65165: Acronis Cyber Infrastructure: Cluster network issues with Broadcom NIC bnx2x driver

use Google Translate

Last update: Fri, 2020-08-07 08:21

Symptoms

Low-load network communication works fine, but any load increase causes packets to drop. This may lead to various failures in provisioning scenarios:

1. MDS is not reachable from host:

# vstorage -c aci_cluster get-event
connected to MDS#16
2020-06-19 11:32:17.180 MDS#16 responds with error 13 (Peer did not respond or did not hold deadline)
2020-06-19 11:32:17.180 Unable complete operation, timeout (30 sec) expired.
Operation failed

cs.log shows timeout:

2020-0619 14:49:25.108 timer_work: rpc timer expired, killing connection to MDS#16, 1
2020-06-19 14:49:25.108 sio_trace_health: Trouble on MDS#16 fd=24 st=1/0 bufs=235104/108604/332800/0 queue=0/0/0/0/3 retr=1/0/0:0 rtt=103/65/0 cwnd=10/7/26880
2020-06-19 14:49:25.108 rpc_abort: aborted msg to MDS#16, tmo=0, err=13, -30000
2020-06-19 14:49:25.108 mds_register_done: CSD register error 13

2. VM creation with existing cluster fails. In /var/log/hci/nova/nova-compute.log, you see this message:

2020-06-09 01:38:08.644 6 ERROR nova.compute.resource_tracker 
Skipping removal of allocations for deleted instances: Unable to establish connection to https://compute-api.vstoragedomain.:35357/v3/auth/tokens: ('Connection aborted.', error(104, 'Connection reset by peer')): ConnectFailure: Unable to establish connection to https://compute-api.vstoragedomain.:35357/v3/auth/tokens: ('Connection aborted.', error(104, 'Connection reset by peer'))

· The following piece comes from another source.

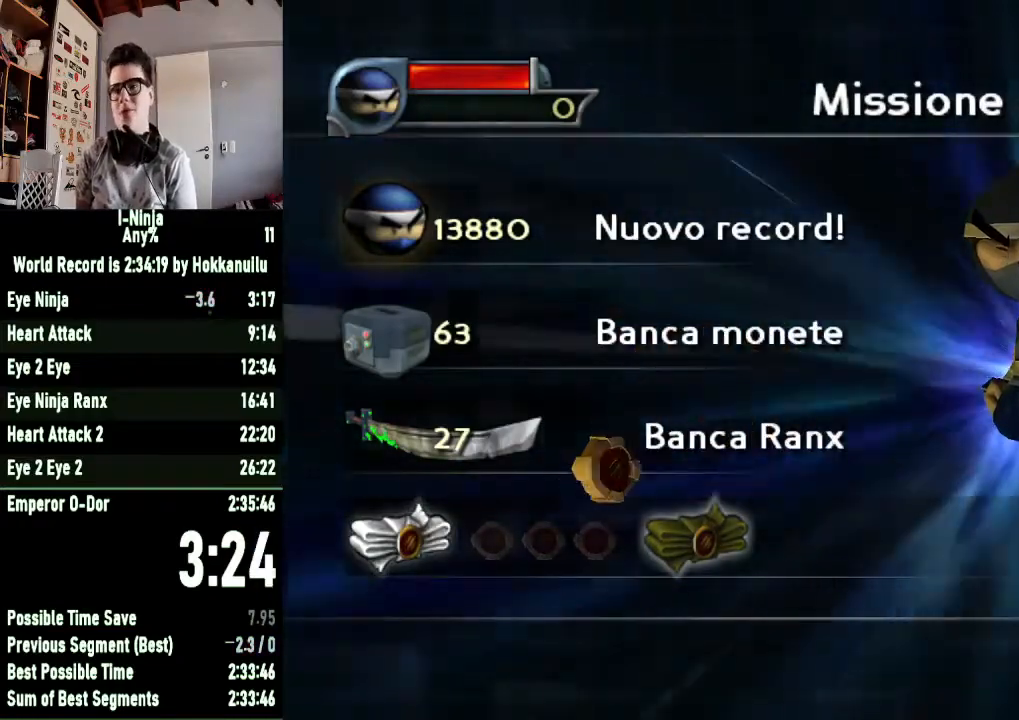
{"buttons": ["A"], "left_stick": "center", "right_stick": "center", "events": [[133, "A", "down"], [200, "A", "up"], [300, "A", "down"], [367, "A", "up"], [467, "A", "down"]]}
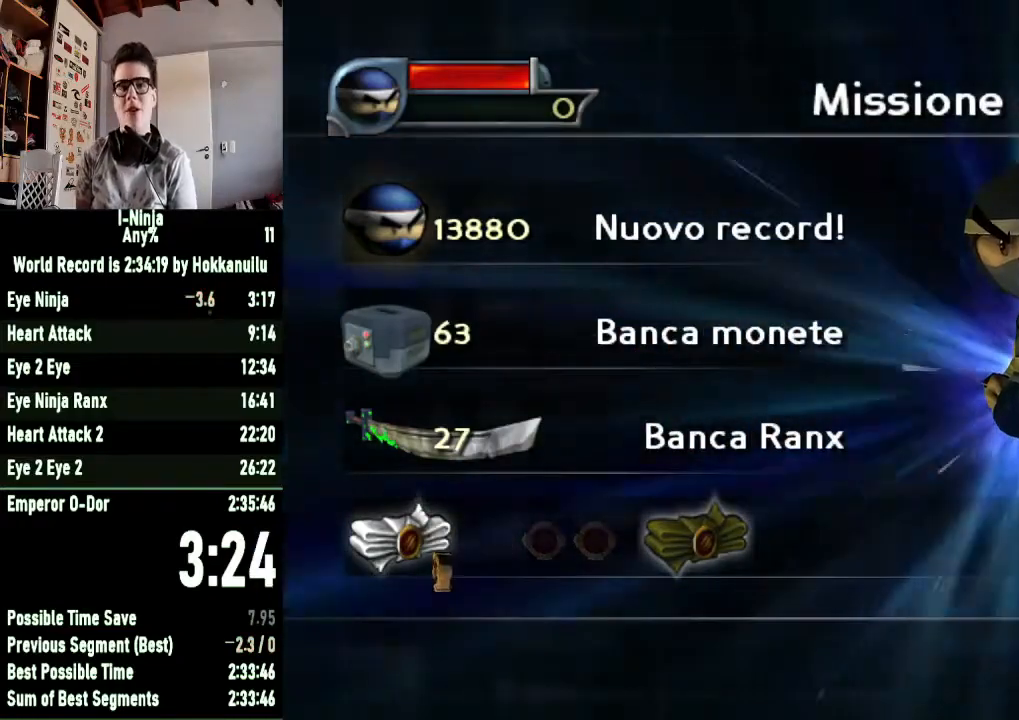
{"buttons": ["A"], "left_stick": "center", "right_stick": "center", "events": [[33, "A", "up"], [133, "A", "down"], [233, "A", "up"], [300, "A", "down"], [400, "A", "up"], [467, "A", "down"]]}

3. Compute cluster creation fails. In celery.log, you see the stack failing with 504:

2020-06-05 16:08:26,851 ERROR [r-f736b935058341aa] backend/presentation/utils.py:85:make_error_response Request error
Traceback (most recent call last):
...
File "/opt/rh/rh-python36/root/usr/lib/python3.6/site-packages/magnumclient/common/httpclient.py", line 362, in _http_request
error_json.get('debuginfo'), method, url)
magnumclient.common.apiclient.exceptions.GatewayTimeout: Gateway Timeout (HTTP 504)
2020-06-05 16:08:26,854 INFO [r-f736b935058341aa] backend/hooks/req_id.py:29:request_finished === END REQUEST: POST:/api/v2/compute/k8saas/ STATUS:504 ===

4. You are setting up Acronis Cyber Infrastructure and want to increase MTU of your Broadcom NIC with bnx2x driver to achieve best performance, but you cannot set a value larger than 3616.

Solution

Network adapters with bnx2x driver (for example, Broadcom Limited BCM57840 NetXtreme II 10/20-Gigabit Ethernet / Hewlett-Packard Company FlexFabric 10Gb 2-port 536FLB Adapter) do not perform well with high MTU values; this is a known implementation issue in the driver. For network adapters with this driver, we implemented a limitation of MTU 3616 in Acronis Cyber Infrastructure kernel. However, when such card is included in bond (default MTU value for bonding is 9000), the device will drop all packets greater that MTU value.

For verification, you can run ping with packet size greater than Broadcom limit value:

# ping <IP address> -s 4000

The output will show a 100% packet loss:
--- 10.XXX.XXX.XXX ping statistics --- 
5 packets transmitted, 0 received, 100% packet loss, time 4003ms

As setting the MTU value to recommended 9000 is not possible, these adapters do not allow best performance for our storage infrastructure solution and should not be used in Acronis Cyber Infrastructure setup. 

As a temporary workaround for the hardware replacement phase, decrease the bond connection MTU to 3000: this will align virtual device sizing with physical ifaces, allowing the communication.

More information

Acronis Cyber Infrastructure core is designed to work with RedHat drivers and cannot guarantee function of another driver provided by the vendor. We recommend selecting another network adapter for your infrastructure.